**Texte source:**
━━━━━━━━━━━━━━━━━━━━━━━━━━━━━━
La présente lettre a pour objet de vous fournir des précisions et des renseignements complémentaires sur les questions qui vous ont été communiquées dans le préavis prévu à l’article 13.
Dans la rédaction de leur rapport final, les commissaires limiteront leurs commentaires concernant votre responsabilité éventuelle à ces questions.
[9] Une lettre que l’avocat de l’intimé a envoyée en réponse le 3 février 1997 est rédigée en partie comme suit :
[traduction]
Nous aimerions également avoir des détails additionnels au sujet de certaines des allégations concernant le lcol Morneault qui sont énoncées dans votre avis, de façon que notre client puisse réellement donner une réponse. Les allégations, telles qu’elles sont énoncées, sont fort générales. Nous aimerions notamment obtenir les renseignements suivants :
a) En ce qui concerne le paragraphe 2 de l’avis, quels sont les présumés actes ou omissions du lcol Morneault qui indiquent un manque de leadership et un leadership inadéquat lorsqu’il s’est agi d’organiser, de diriger et de superviser les préparatifs de la formation?
━━━━━━━━━━━━━━━━━━━━━━━━━━━━━━
**Enregistrements fournis:**
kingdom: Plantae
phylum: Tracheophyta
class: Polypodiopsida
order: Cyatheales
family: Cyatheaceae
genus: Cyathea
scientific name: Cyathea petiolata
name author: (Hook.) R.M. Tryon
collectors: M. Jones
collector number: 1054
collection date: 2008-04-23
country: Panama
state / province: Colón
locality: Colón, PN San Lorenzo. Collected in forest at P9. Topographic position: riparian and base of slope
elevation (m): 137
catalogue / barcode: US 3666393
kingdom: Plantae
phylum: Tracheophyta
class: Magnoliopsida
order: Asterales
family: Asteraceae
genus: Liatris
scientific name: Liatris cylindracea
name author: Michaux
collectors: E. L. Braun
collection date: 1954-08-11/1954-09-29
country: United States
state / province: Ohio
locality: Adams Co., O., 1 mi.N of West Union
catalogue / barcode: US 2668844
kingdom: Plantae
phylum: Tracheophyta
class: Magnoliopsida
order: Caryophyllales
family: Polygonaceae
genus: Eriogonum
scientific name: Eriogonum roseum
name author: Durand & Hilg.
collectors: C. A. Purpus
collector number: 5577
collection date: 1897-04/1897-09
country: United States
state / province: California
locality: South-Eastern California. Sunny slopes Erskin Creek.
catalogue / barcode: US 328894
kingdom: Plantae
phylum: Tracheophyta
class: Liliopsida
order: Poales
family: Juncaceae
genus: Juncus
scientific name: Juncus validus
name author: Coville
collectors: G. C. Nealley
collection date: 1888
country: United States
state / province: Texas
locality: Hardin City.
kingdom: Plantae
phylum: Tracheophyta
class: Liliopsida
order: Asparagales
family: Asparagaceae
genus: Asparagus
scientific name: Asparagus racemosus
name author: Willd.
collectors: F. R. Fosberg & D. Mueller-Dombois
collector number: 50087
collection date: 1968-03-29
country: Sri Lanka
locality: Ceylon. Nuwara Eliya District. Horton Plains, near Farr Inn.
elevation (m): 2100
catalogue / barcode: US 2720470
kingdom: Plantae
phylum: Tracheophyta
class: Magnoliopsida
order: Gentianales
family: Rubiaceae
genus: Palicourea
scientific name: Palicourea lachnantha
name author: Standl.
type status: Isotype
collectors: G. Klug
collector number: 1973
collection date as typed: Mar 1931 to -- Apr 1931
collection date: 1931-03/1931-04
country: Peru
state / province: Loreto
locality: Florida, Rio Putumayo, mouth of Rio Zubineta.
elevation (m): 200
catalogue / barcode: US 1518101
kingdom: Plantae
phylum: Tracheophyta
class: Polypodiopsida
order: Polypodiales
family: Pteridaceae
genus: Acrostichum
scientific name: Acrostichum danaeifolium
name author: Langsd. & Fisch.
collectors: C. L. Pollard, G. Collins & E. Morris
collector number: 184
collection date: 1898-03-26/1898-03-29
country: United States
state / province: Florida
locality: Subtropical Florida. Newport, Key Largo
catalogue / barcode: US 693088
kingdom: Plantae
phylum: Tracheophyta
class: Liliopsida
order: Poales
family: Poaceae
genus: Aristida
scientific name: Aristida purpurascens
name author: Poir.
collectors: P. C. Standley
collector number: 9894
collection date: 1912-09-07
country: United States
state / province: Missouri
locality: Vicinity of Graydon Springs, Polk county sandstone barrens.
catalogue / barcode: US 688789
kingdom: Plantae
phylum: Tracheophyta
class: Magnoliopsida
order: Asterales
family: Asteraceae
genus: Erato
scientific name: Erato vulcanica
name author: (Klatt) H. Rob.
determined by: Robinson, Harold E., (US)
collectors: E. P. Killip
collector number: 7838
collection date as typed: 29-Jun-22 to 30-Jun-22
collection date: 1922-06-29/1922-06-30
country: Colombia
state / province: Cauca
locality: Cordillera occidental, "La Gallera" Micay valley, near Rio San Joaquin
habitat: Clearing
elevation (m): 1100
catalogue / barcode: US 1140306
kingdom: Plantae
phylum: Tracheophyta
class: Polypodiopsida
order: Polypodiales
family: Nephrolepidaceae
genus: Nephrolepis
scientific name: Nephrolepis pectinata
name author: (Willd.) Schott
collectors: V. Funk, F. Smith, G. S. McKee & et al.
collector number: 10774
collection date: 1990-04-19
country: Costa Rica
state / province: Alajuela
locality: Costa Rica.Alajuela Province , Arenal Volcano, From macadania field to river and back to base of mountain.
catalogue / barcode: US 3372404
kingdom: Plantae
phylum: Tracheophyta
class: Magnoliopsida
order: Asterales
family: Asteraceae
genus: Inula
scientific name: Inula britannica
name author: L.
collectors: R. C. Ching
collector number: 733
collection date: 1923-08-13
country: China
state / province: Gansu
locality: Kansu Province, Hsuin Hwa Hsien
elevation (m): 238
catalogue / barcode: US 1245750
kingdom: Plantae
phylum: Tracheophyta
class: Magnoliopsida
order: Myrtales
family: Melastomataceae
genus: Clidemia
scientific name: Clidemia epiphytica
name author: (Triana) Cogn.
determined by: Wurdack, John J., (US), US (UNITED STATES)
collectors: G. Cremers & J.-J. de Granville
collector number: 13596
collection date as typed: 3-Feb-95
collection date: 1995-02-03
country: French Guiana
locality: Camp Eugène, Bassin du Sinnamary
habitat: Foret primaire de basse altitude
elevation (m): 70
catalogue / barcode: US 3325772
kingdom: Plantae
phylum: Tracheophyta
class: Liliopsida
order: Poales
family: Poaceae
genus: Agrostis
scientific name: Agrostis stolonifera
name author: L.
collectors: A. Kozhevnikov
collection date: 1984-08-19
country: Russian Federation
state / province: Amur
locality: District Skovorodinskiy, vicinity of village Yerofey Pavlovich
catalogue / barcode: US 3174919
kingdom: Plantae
━━━━━━━━━━━━━━━━━━━━━━━━━━━━━━
**Consigne:**
Citez mot pour mot l'intégralité du texte source, sans la moindre modification.

**Réponse:**
La présente lettre a pour objet de vous fournir des précisions et des renseignements complémentaires sur les questions qui vous ont été communiquées dans le préavis prévu à l’article 13.
Dans la rédaction de leur rapport final, les commissaires limiteront leurs commentaires concernant votre responsabilité éventuelle à ces questions.
[9] Une lettre que l’avocat de l’intimé a envoyée en réponse le 3 février 1997 est rédigée en partie comme suit :
[traduction]
Nous aimerions également avoir des détails additionnels au sujet de certaines des allégations concernant le lcol Morneault qui sont énoncées dans votre avis, de façon que notre client puisse réellement donner une réponse. Les allégations, telles qu’elles sont énoncées, sont fort générales. Nous aimerions notamment obtenir les renseignements suivants :
a) En ce qui concerne le paragraphe 2 de l’avis, quels sont les présumés actes ou omissions du lcol Morneault qui indiquent un manque de leadership et un leadership inadéquat lorsqu’il s’est agi d’organiser, de diriger et de superviser les préparatifs de la formation?